Hamilton and the Danger of the Single Story

I’m going to do this thing where I do not take either popular position on the latest not-news headline surrounding Trump’s administration-elect.


Summary: Mike Pence and his family attended the mega-hit Broadway musical Hamilton yesterday. Other audience members booed him throughout, and after the curtain call, to address the disturbances, the cast of Hamilton said this:


So, here’s my take.

To the people who booed Pence throughout the show: had you actually been listening to the fantastic musical that you paid upwards of $1000 to attend, you might have noticed that many characters have a theme, a repeated phrase that reoccurs throughout their scenes. Burr’s is “wait for it/just you wait,” Hamilton’s is “my shot,” and so on.

Other characters echo those themes to make a particularly powerful moment.
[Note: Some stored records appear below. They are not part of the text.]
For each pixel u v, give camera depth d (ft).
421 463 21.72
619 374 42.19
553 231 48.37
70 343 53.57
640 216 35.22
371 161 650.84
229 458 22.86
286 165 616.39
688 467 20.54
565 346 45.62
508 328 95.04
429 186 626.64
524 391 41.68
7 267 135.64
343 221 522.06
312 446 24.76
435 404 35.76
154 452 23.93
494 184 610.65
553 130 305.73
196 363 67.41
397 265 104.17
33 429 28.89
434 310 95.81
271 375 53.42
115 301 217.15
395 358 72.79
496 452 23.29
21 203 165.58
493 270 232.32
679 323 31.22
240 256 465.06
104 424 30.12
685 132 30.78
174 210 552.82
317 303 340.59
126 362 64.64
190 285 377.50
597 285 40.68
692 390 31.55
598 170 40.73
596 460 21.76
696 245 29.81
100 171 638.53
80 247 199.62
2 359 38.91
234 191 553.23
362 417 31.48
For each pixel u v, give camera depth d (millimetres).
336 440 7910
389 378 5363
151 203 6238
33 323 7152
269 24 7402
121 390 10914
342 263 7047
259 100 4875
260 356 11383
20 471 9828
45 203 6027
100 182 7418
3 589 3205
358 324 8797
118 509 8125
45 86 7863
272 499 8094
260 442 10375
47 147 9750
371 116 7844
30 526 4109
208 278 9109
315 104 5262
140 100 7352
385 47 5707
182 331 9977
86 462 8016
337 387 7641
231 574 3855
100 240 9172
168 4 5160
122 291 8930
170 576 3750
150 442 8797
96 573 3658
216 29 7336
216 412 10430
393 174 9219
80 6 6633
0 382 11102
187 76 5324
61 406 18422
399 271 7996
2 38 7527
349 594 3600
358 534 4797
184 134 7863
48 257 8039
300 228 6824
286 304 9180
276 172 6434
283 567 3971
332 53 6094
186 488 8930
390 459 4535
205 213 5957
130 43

When Hamilton finally repeats “That would be enough,” Eliza’s theme, at the end of “It’s Quiet Uptown,” the audience knows he’s finally changed. He and Eliza are in agreement after all this time, and that is beautiful.

So…Trump’s theme is loudly railing against people who disagree with him. It is not a theme you want to echo. By stealing lines from Trump’s usual script, you’re only showing the audience that you are in agreement after all.

To Trump, who demanded an apology from the cast and said their words were “very rude and insulting”…come on, man. The statement wasn’t really disrespectful. It’s gonna be a long four years if you demand apologies from everyone saying they hope your administration won’t look like your campaign.

I’ll repeat Washington’s solo and say, “Let me tell you what I wish I’d known, when I was young and dreamed of glory: you have no control, who lives, who dies, who tells your story.”

You have no control. Other people are telling your story now, and they will continue to do so, evaluating your words and actions and sometimes disagreeing with them. It’s a heavy burden, as Washington also acknowledges several times, when “history has its eyes on you,” but it’s one you and other members of you administration will have to learn to live with.

To everyone who is cheering the cast of Hamilton and their statement: be careful of the single story.

Also, to those who are upset by the cast’s statement and want to boycott Hamilton…be careful of the single story.

I just listened to a simple but moving TED talk by Chimamanda Ngozi Adichie who shared the danger of having only one idea of what a person or a group of people are, how simplifying them into a stereotype is harmful to both them and you. (Listen to it. It’s both convicting and gracious.)

That, I think, is one reason why many have found Hamilton so powerful: it refuses the “single stories” we have of our Founding Fathers. They are, suddenly, brilliant and flawed, determined and arrogant and exhausted and bursting at the seams of their colonial costumes with hopes and dreams and fears and failings. It refuses the single story of all rap and hip-hop being a string of shallow rants objectifying women. It refuses the single story of the American Dream by showing the consequences of ambition, even for a good, patriotic cause.

I think that after this election, we’re carrying and spreading lots of single stories about the people around us. We’re slapping on generalizations with a wide brush, painting over all kind of nuances, letting our emotions justify almost anything we say about others.

Others who are infinitely complex and made in the image of God just like you and the people who agree with you.

We will only be able to move forward as a nation if we learn to have civil dialogue on tough issues, if we speak with both grace and conviction. On a smaller scale, our relationships with those around us will benefit if we listen well, if we allow others to be complex and not defined by a handful of tweets, positions, and stereotypes.

Okay, I think I’ve made just about everyone mad by now, so let’s end with this.

In Lin-Manuel Miranda’s statement applauding what the cast did, he included this line: “Lead with love.”

I like that. I like it a lot. I don’t necessarily know if that’s what happened in the cast’s statement, and it certainly wasn’t happening either from the booing audience or some of the ugly rhetoric from this past campaign season.

But it sounds an awful lot like what we’re called to do as Christians. So, even if you disagree with everything else I said in this post, let’s go out and lead with love.




  1. Amy,
    Thank you so much for your insights and comments on this specific story and election season! I just found your blog, and this post made me excited for more of your thoughts and writing:) “Lead with love” is a wonderful challenge for myself and for all of us. Thanks again!

  2. This is so great, Amy. I feel like it comes back to that whole, “Be right, or build bridges and get people to take a step forward” thing. We’ve been reading John Lewis’ biography of the Civil Rights movement, and he talks about how we can speak truth to power with loving actions better than yelling or stooping to violent speech or actions. Lewis talks a lot about how the goal of the Civil Rights movement was to awaken consciences, and that wasn’t going to happen if people are vilifying others.

    1. Yep. And for me, it’s hard to put aside being proven right in order to be gracious, but whenever I do it’s always worth it. I like that thought from Lewis as well. Such a good perspective.